# I need advice



## wahid22 (Oct 17, 2009)

I want to buy one Glock which will be my first gun. I can not decide between G 19 and G 30 SF. I shot both and liked both. Beside the price difference for rounds, which is the better gun for a first time ower.
Please give me your two cents. Thanks.


----------



## Thanatos (Oct 9, 2009)

Personally I would say 9mm, for precisely the reason you stated, price difference. 9mm is cheaper, cheaper ammo = more practice. Other than that, it really depends on your personal preference. For instance, are you going to be carrying or is it just for home defense? Depending on your build, weight, etc, if you are planning to carry you may be able to hide the G30 better than the G19...really depends on your size I suppose.

Other than that, I'd say either would be a good choice. I've shot both and like them both. I have to say, my friend's G30 is fun to shoot....that sucker puts out a pretty big fireball for such a little package.


----------



## kg333 (May 19, 2008)

Thanatos said:


> Personally I would say 9mm, for precisely the reason you stated, price difference. 9mm is cheaper, cheaper ammo = *more practice.*


Agreed for the reason I bolded right there. Considering it's your first gun, plenty of practice should be a high priority for you.

KG


----------



## Bisley (Aug 24, 2008)

I would normally recommend a 9mm for a new shooter. But if you have already shot the G30 and liked it, and ammo price is not a concern, I say go with a .45. I consider the 9mm to be a very good compromise, to be used when a .45 is not appropriate, for whatever reason.

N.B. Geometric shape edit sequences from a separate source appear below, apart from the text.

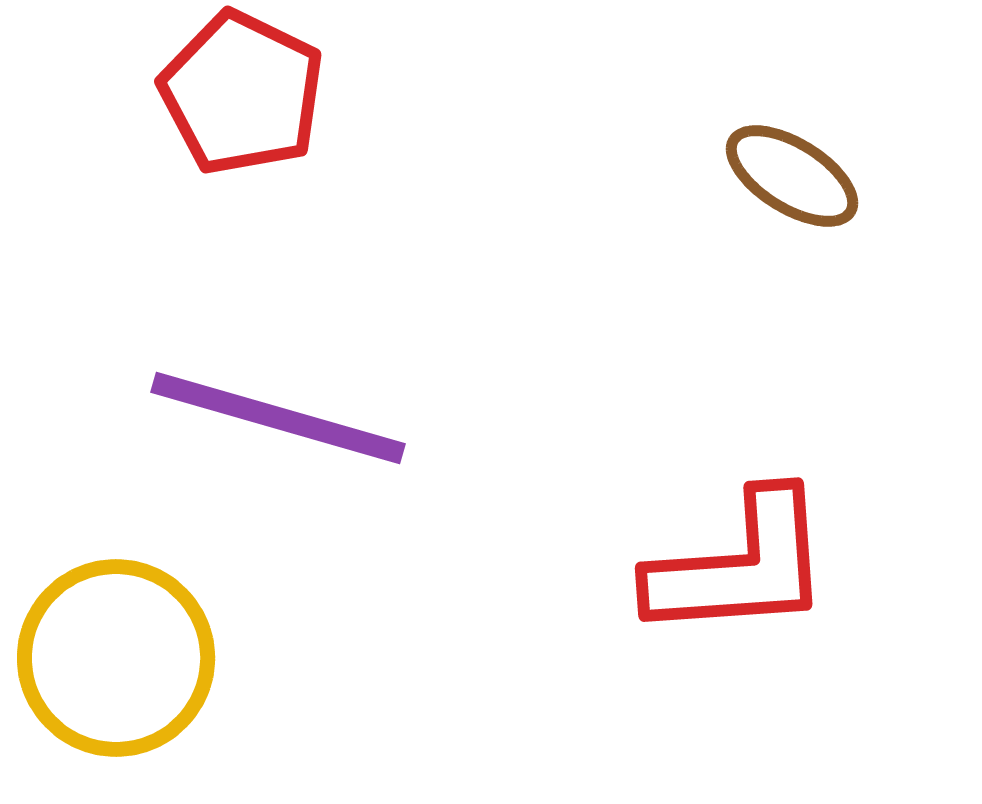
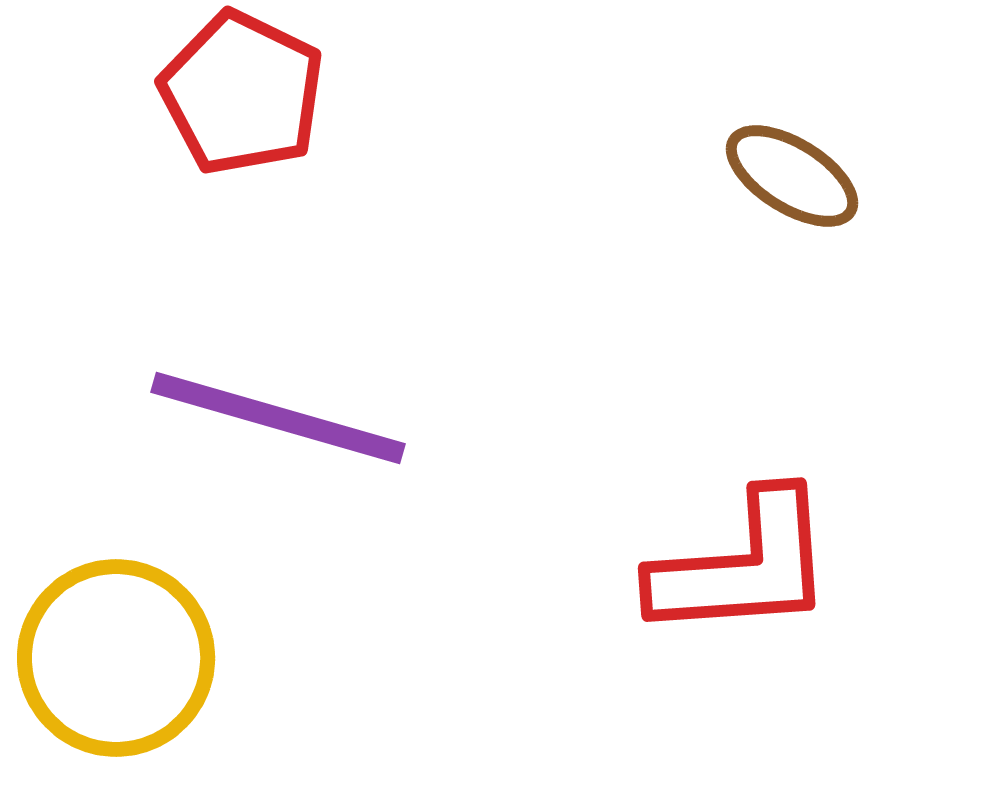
red L-shape: moved 3 px right
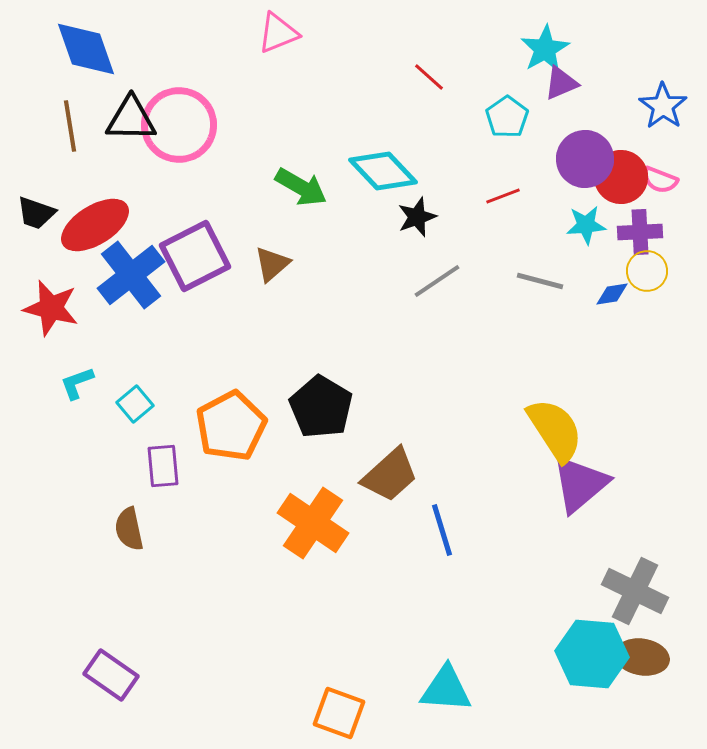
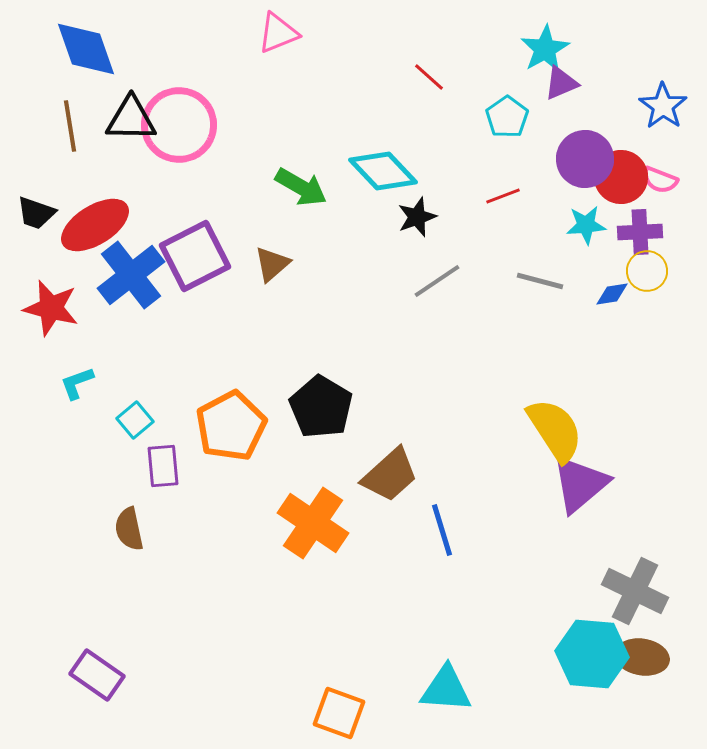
cyan square at (135, 404): moved 16 px down
purple rectangle at (111, 675): moved 14 px left
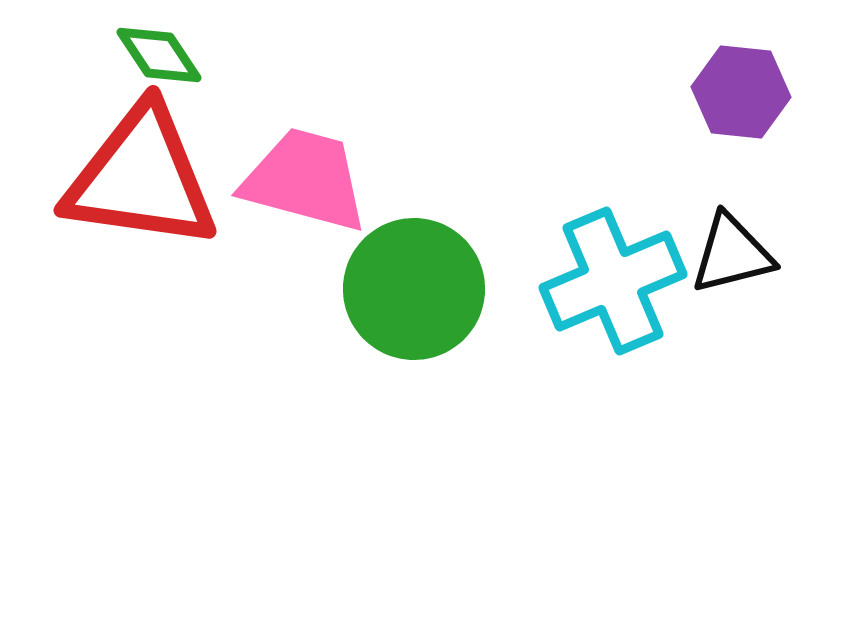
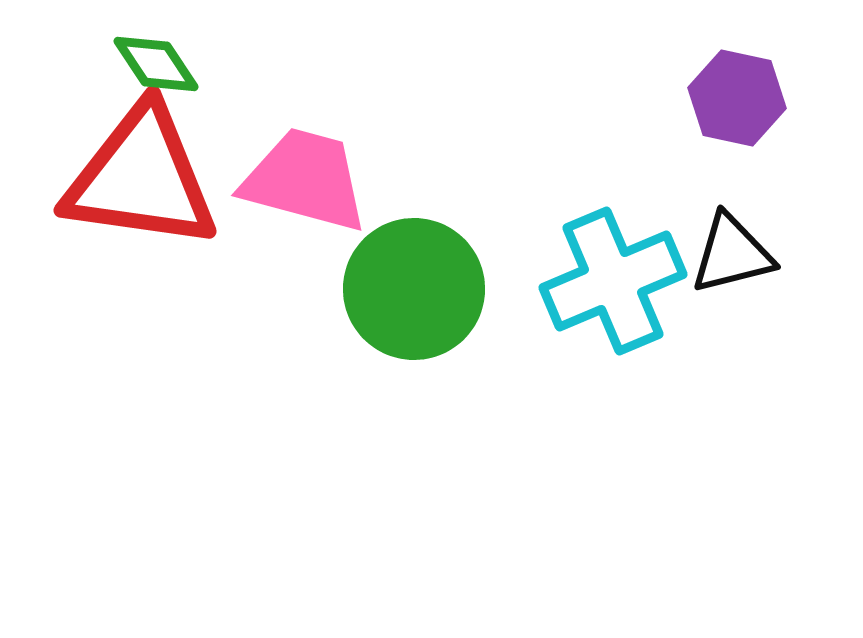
green diamond: moved 3 px left, 9 px down
purple hexagon: moved 4 px left, 6 px down; rotated 6 degrees clockwise
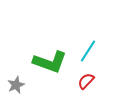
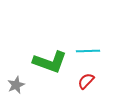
cyan line: rotated 55 degrees clockwise
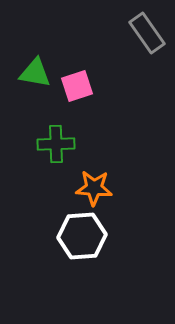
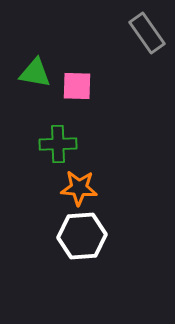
pink square: rotated 20 degrees clockwise
green cross: moved 2 px right
orange star: moved 15 px left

I have 9mm's and .45's, and for self-defense, or just for pure fun, I will always go with the .45, if I can.


----------



## wheelgunnerfla (Oct 21, 2009)

Buy the G19. Ammo is plentiful and it'll be a lot easier to sell it if you change your mind.


----------



## wheelgunnerfla (Oct 21, 2009)

You don't need advice...YOU NEED A G19!!!!


----------



## wheelgunnerfla (Oct 21, 2009)

Make sure you buy a good holster to go with it. I recommend the Sparks VMII or Summer Comfort.


----------